On “Never Left” Natalie Lauren (fka Suzy Rock) brings in the theme right away. The beat is full of brass and a lot of synth layers. I feel like the beats on this project tell a story. Swoope treats the beats with as much intentionality as he does his flows and how his performances grow, the beats are a performance in themselves. Beatbreaker brought some heat on this track, and that switch up in the back half of this song is bonkers.
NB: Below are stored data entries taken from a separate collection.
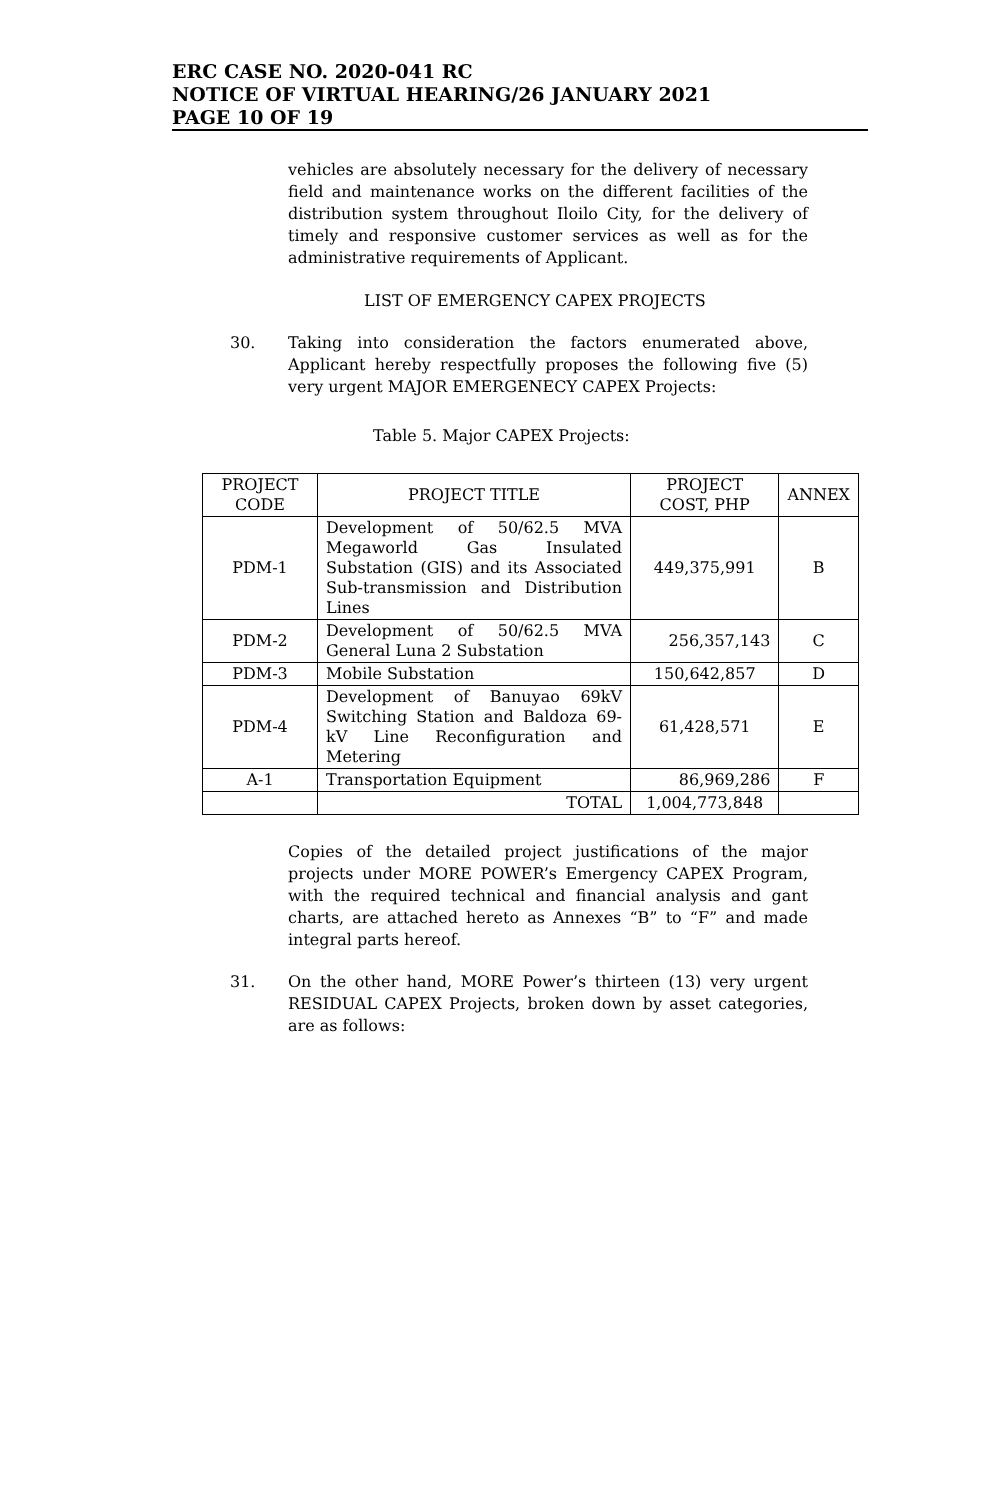ERC CASE NO. 2020-041 RC
NOTICE OF VIRTUAL HEARING/26 JANUARY 2021
PAGE 10 OF 19
vehicles are absolutely necessary for the delivery of necessary field and maintenance works on the different facilities of the distribution system throughout Iloilo City, for the delivery of timely and responsive customer services as well as for the administrative requirements of Applicant.
LIST OF EMERGENCY CAPEX PROJECTS
30. Taking into consideration the factors enumerated above, Applicant hereby respectfully proposes the following five (5) very urgent MAJOR EMERGENECY CAPEX Projects:
Table 5. Major CAPEX Projects:
| PROJECT CODE | PROJECT TITLE | PROJECT COST, PHP | ANNEX |
| --- | --- | --- | --- |
| PDM-1 | Development of 50/62.5 MVA Megaworld Gas Insulated Substation (GIS) and its Associated Sub-transmission and Distribution Lines | 449,375,991 | B |
| PDM-2 | Development of 50/62.5 MVA General Luna 2 Substation | 256,357,143 | C |
| PDM-3 | Mobile Substation | 150,642,857 | D |
| PDM-4 | Development of Banuyao 69kV Switching Station and Baldoza 69-kV Line Reconfiguration and Metering | 61,428,571 | E |
| A-1 | Transportation Equipment | 86,969,286 | F |
| | TOTAL | 1,004,773,848 | |
Copies of the detailed project justifications of the major projects under MORE POWER’s Emergency CAPEX Program, with the required technical and financial analysis and gant charts, are attached hereto as Annexes “B” to “F” and made integral parts hereof.
31. On the other hand, MORE Power’s thirteen (13) very urgent RESIDUAL CAPEX Projects, broken down by asset categories, are as follows:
The flow here is on point too.
“I’m an Anomaly/Check the gold plaque/’Crae, tell ’em we still follow Jesus/They can hold that/I’m back like a chiropractor off of vacation/Couldn’t come home ’til I covered all my bases/It’s it’s least I could do, like I’m working out of Avis/Eyes on Zion, unplug from the Matrix/Now I’m back”
During “Flex,” another quality I notice about Swoope is that while he is conscious of the modern wave in hip-hop, he doesn’t change who he is. Some of his choices probably lean towards more modern sounds here, but ultimately pushes the listener back to the same old Swoope. Topically he’s talking about how he doesn’t need to floss, and he doesn’t have anything to prove because everything he’s got is God’s. Man sometimes I just get so lost in his rhyme schemes.
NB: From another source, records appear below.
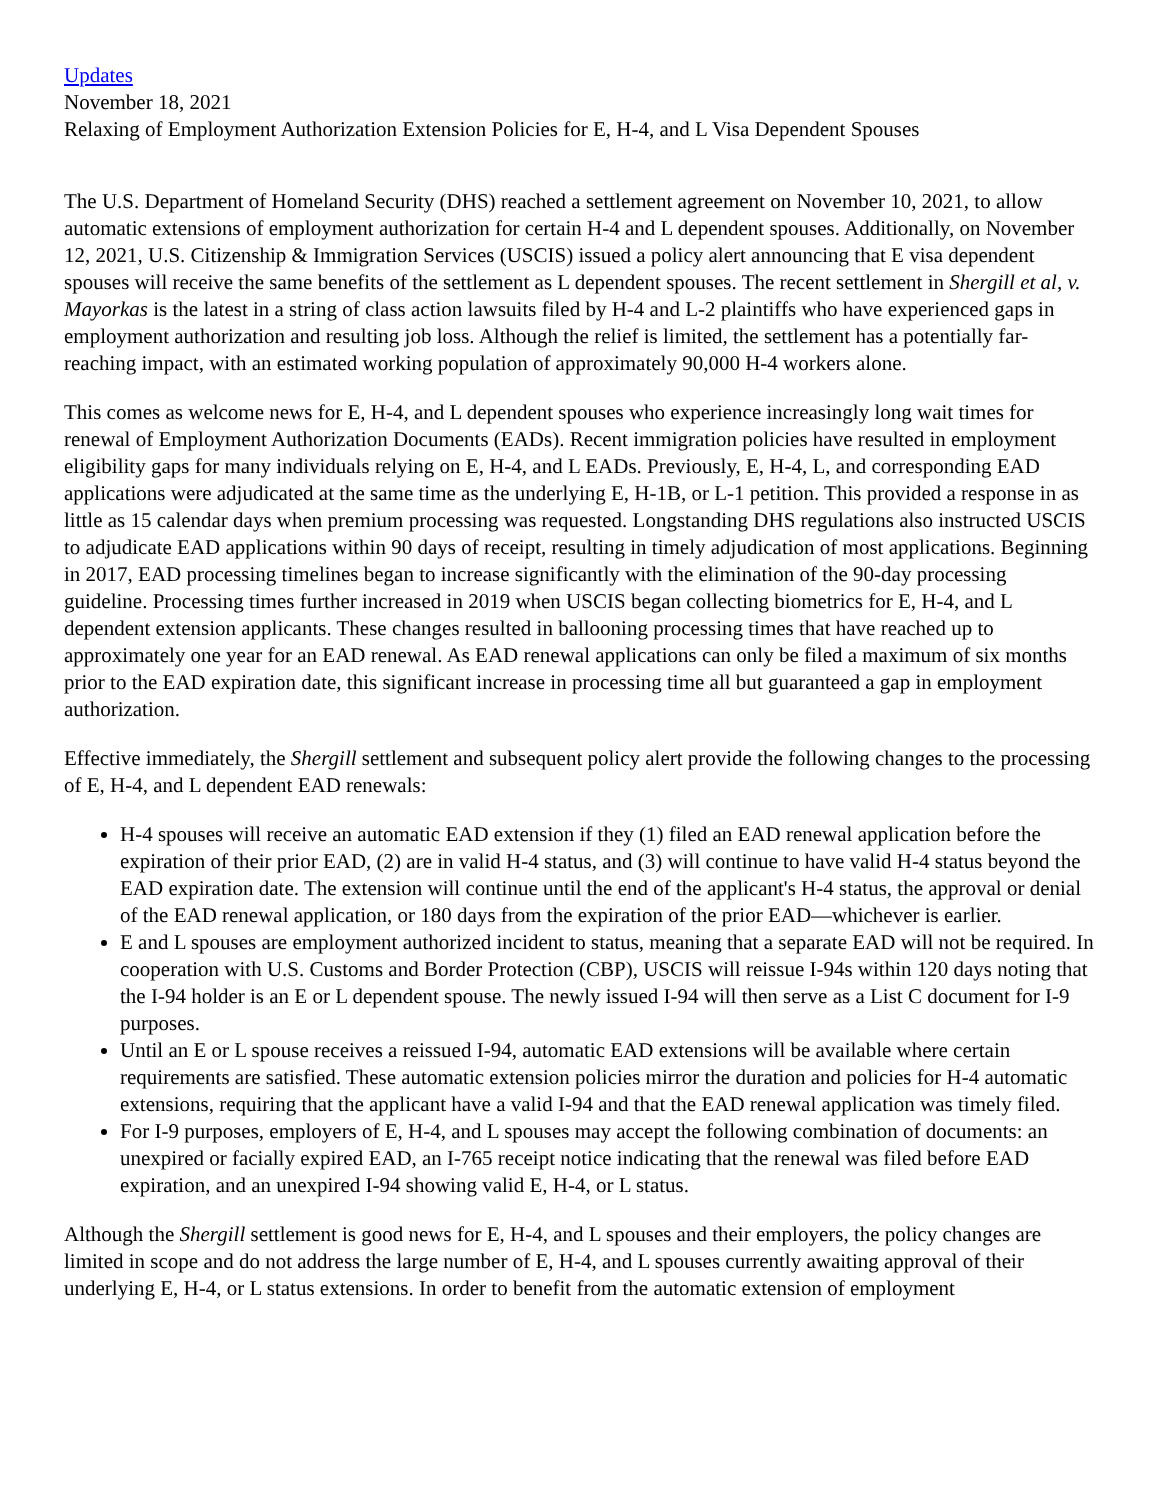Updates
November 18, 2021
Relaxing of Employment Authorization Extension Policies for E, H-4, and L Visa Dependent Spouses
The U.S. Department of Homeland Security (DHS) reached a settlement agreement on November 10, 2021, to allow automatic extensions of employment authorization for certain H-4 and L dependent spouses. Additionally, on November 12, 2021, U.S. Citizenship & Immigration Services (USCIS) issued a policy alert announcing that E visa dependent spouses will receive the same benefits of the settlement as L dependent spouses. The recent settlement in Shergill et al, v. Mayorkas is the latest in a string of class action lawsuits filed by H-4 and L-2 plaintiffs who have experienced gaps in employment authorization and resulting job loss. Although the relief is limited, the settlement has a potentially far-reaching impact, with an estimated working population of approximately 90,000 H-4 workers alone.
This comes as welcome news for E, H-4, and L dependent spouses who experience increasingly long wait times for renewal of Employment Authorization Documents (EADs). Recent immigration policies have resulted in employment eligibility gaps for many individuals relying on E, H-4, and L EADs. Previously, E, H-4, L, and corresponding EAD applications were adjudicated at the same time as the underlying E, H-1B, or L-1 petition. This provided a response in as little as 15 calendar days when premium processing was requested. Longstanding DHS regulations also instructed USCIS to adjudicate EAD applications within 90 days of receipt, resulting in timely adjudication of most applications. Beginning in 2017, EAD processing timelines began to increase significantly with the elimination of the 90-day processing guideline. Processing times further increased in 2019 when USCIS began collecting biometrics for E, H-4, and L dependent extension applicants. These changes resulted in ballooning processing times that have reached up to approximately one year for an EAD renewal. As EAD renewal applications can only be filed a maximum of six months prior to the EAD expiration date, this significant increase in processing time all but guaranteed a gap in employment authorization.
Effective immediately, the Shergill settlement and subsequent policy alert provide the following changes to the processing of E, H-4, and L dependent EAD renewals:
H-4 spouses will receive an automatic EAD extension if they (1) filed an EAD renewal application before the expiration of their prior EAD, (2) are in valid H-4 status, and (3) will continue to have valid H-4 status beyond the EAD expiration date. The extension will continue until the end of the applicant's H-4 status, the approval or denial of the EAD renewal application, or 180 days from the expiration of the prior EAD—whichever is earlier.
E and L spouses are employment authorized incident to status, meaning that a separate EAD will not be required. In cooperation with U.S. Customs and Border Protection (CBP), USCIS will reissue I-94s within 120 days noting that the I-94 holder is an E or L dependent spouse. The newly issued I-94 will then serve as a List C document for I-9 purposes.
Until an E or L spouse receives a reissued I-94, automatic EAD extensions will be available where certain requirements are satisfied. These automatic extension policies mirror the duration and policies for H-4 automatic extensions, requiring that the applicant have a valid I-94 and that the EAD renewal application was timely filed.
For I-9 purposes, employers of E, H-4, and L spouses may accept the following combination of documents: an unexpired or facially expired EAD, an I-765 receipt notice indicating that the renewal was filed before EAD expiration, and an unexpired I-94 showing valid E, H-4, or L status.
Although the Shergill settlement is good news for E, H-4, and L spouses and their employers, the policy changes are limited in scope and do not address the large number of E, H-4, and L spouses currently awaiting approval of their underlying E, H-4, or L status extensions. In order to benefit from the automatic extension of employment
“Old Me” begins with an old school piano vibe and bass samples. There’s some record static on the track, and it feels a little old school. Wordplay has always been a strength of Swoope’s. This track is nuts with the wordplay. I want to decipher all the lyrics for you here, but how about you just go listen. He straight brings it on this tune with no hooks.
“TSNK” is another old school vibe at the top. For some reason it reminds me of the movie Scarface. TSNK stands for “Thou Shalt Not Kill” and it’s an important track. Not only because he’s speaking on injustices, but because he points to how murder isn’t right for anyone to have to deal with.
“It’s not a feeling any mother should feel/That’s why the Father said “thou shalt not kill”/It’s good cops, I’m just looking for balance/Can we stop hashtagging caskets please?”
Fluid Listening Experience
“Way Up” is an interlude, but picks up topically where that last one left off. One day Jesus is coming back and will renew everything. This track ends with a conversation that continues into the beginning of the next track. Fluidity on point.
“Black Boy” is chilled out with some soul samples and piano beds. Again there’s so much wordplay and meaningful words, and again the beat progresses naturally along with the performance of the flow. This song is talking about how to grow up into a man, and how the black boy is a king.
“You Got Me” is a song we all need to hear, about how our Father will never stop loving us. Here Swoope switches back and forth from singing to rapping. While this tune has a modern vibe, I love how he won’t waste an entire song by singing. It’s in this way that he gives us what we want. Some of us like to see versatility, and on the other hand some of us just want to hear a tight flow. Taelor Gray is the only emcee feature on the album, and lights it up. I have nothing bad to say about any of this.
Track 10 is named “Shining Down” and again is another track with a great mixture of singing and rapping where he doesn’t lose us by going for too long in either direction. To end this he pulls in a sample from his dad’s voicemail in the intro track.
We close out the album with “All The Time.” The topic of God’s providence and His goodness are is a great one to send us on. Kevmo constructed a beat that is off the chain here. Swoope’s flow is very modern on this one, and this is probably my least favorite song on the album, but it’s still at the bar.
It’s been 4 years since we last heard from Swoope with “Because You Asked” and “Sinema” dropping that year. It’s been 5 years since we’ve heard a solid project from him (WLAK), but it’s been 6 years since we’ve heard a Swoope solo release of this caliber. He’s got everything working for him on this album. With next to no features he shows he can carry an entire project all on his own. Throughout “Sonshine” the creative direction is on point, the topics are fire, the fluidity, writing, and performances are all above the bar. This is a slam dunk album for me.